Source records
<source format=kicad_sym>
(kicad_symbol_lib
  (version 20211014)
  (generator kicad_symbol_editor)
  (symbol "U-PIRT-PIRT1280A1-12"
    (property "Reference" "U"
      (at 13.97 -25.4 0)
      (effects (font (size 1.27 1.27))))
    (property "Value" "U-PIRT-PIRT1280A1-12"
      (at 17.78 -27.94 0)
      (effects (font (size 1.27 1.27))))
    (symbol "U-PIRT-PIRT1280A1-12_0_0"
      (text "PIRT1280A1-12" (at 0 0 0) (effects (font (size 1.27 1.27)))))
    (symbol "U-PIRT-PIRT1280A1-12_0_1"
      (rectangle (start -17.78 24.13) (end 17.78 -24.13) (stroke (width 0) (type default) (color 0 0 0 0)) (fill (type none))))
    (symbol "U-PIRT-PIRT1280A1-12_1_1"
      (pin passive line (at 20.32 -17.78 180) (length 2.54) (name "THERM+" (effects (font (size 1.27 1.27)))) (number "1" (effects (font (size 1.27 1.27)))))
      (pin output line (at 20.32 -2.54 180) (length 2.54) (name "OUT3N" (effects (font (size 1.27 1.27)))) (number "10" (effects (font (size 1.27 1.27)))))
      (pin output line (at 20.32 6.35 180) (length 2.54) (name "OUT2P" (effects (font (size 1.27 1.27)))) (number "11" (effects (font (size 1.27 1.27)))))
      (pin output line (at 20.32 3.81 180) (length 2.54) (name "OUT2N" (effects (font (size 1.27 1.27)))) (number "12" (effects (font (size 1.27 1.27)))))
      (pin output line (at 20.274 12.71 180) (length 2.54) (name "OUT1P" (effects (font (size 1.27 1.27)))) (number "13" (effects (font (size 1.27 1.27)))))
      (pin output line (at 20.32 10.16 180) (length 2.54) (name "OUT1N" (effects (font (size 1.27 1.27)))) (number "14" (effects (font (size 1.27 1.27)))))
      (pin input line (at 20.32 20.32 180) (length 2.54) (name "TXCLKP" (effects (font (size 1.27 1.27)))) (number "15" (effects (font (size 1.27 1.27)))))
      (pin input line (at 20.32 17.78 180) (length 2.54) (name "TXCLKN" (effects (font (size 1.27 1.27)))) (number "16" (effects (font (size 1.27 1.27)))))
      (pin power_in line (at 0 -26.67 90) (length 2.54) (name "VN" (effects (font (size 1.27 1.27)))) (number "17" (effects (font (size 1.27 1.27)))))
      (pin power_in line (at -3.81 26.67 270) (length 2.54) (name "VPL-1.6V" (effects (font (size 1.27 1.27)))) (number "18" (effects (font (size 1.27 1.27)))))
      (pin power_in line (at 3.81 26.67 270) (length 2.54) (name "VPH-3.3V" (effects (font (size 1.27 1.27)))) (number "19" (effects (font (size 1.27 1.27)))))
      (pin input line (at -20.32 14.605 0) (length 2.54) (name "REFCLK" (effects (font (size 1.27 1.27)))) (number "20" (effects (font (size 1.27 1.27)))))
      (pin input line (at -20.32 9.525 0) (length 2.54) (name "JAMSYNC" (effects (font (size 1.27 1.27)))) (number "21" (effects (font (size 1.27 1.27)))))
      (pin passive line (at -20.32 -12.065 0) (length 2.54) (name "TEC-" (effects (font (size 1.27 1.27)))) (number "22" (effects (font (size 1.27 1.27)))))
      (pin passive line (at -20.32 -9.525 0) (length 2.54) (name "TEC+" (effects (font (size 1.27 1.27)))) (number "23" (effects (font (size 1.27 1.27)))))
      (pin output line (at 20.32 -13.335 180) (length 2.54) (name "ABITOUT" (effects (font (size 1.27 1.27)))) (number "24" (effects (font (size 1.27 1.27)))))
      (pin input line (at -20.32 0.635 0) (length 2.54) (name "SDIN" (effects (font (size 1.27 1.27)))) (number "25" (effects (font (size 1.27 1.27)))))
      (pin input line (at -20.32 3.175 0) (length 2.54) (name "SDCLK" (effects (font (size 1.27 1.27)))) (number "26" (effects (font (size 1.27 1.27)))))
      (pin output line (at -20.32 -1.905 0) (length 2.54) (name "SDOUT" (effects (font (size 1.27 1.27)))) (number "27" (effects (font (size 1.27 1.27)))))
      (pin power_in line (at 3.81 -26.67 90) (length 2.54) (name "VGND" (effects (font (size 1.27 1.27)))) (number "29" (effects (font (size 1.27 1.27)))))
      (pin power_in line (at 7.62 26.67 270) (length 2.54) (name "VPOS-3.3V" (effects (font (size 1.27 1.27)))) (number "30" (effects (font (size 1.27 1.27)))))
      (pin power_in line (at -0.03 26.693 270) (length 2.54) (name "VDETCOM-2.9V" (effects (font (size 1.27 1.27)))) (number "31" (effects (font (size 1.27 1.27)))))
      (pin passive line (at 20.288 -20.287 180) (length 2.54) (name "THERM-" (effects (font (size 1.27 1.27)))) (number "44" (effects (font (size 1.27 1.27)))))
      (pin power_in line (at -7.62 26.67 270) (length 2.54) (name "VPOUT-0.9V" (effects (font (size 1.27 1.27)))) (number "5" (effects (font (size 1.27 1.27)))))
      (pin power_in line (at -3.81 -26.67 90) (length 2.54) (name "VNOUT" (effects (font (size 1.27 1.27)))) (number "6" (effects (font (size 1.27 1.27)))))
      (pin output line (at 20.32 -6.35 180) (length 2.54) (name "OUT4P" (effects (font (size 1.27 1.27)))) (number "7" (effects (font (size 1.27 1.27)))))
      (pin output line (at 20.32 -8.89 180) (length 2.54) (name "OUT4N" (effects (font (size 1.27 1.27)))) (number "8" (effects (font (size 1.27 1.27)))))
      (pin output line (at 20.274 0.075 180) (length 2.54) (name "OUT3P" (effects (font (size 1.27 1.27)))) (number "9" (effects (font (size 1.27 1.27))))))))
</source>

== PROBLEM TO WORK ON ==
Retype only this portion of the data above: the line containing "(version 20211014)", the line containing "(pin output line (at 20.32 3.81", and all lines between them, exactly.

== FINISHED TASK ==
  (version 20211014)
  (generator kicad_symbol_editor)
  (symbol "U-PIRT-PIRT1280A1-12"
    (property "Reference" "U"
      (at 13.97 -25.4 0)
      (effects (font (size 1.27 1.27))))
    (property "Value" "U-PIRT-PIRT1280A1-12"
      (at 17.78 -27.94 0)
      (effects (font (size 1.27 1.27))))
    (symbol "U-PIRT-PIRT1280A1-12_0_0"
      (text "PIRT1280A1-12" (at 0 0 0) (effects (font (size 1.27 1.27)))))
    (symbol "U-PIRT-PIRT1280A1-12_0_1"
      (rectangle (start -17.78 24.13) (end 17.78 -24.13) (stroke (width 0) (type default) (color 0 0 0 0)) (fill (type none))))
    (symbol "U-PIRT-PIRT1280A1-12_1_1"
      (pin passive line (at 20.32 -17.78 180) (length 2.54) (name "THERM+" (effects (font (size 1.27 1.27)))) (number "1" (effects (font (size 1.27 1.27)))))
      (pin output line (at 20.32 -2.54 180) (length 2.54) (name "OUT3N" (effects (font (size 1.27 1.27)))) (number "10" (effects (font (size 1.27 1.27)))))
      (pin output line (at 20.32 6.35 180) (length 2.54) (name "OUT2P" (effects (font (size 1.27 1.27)))) (number "11" (effects (font (size 1.27 1.27)))))
      (pin output line (at 20.32 3.81 180) (length 2.54) (name "OUT2N" (effects (font (size 1.27 1.27)))) (number "12" (effects (font (size 1.27 1.27)))))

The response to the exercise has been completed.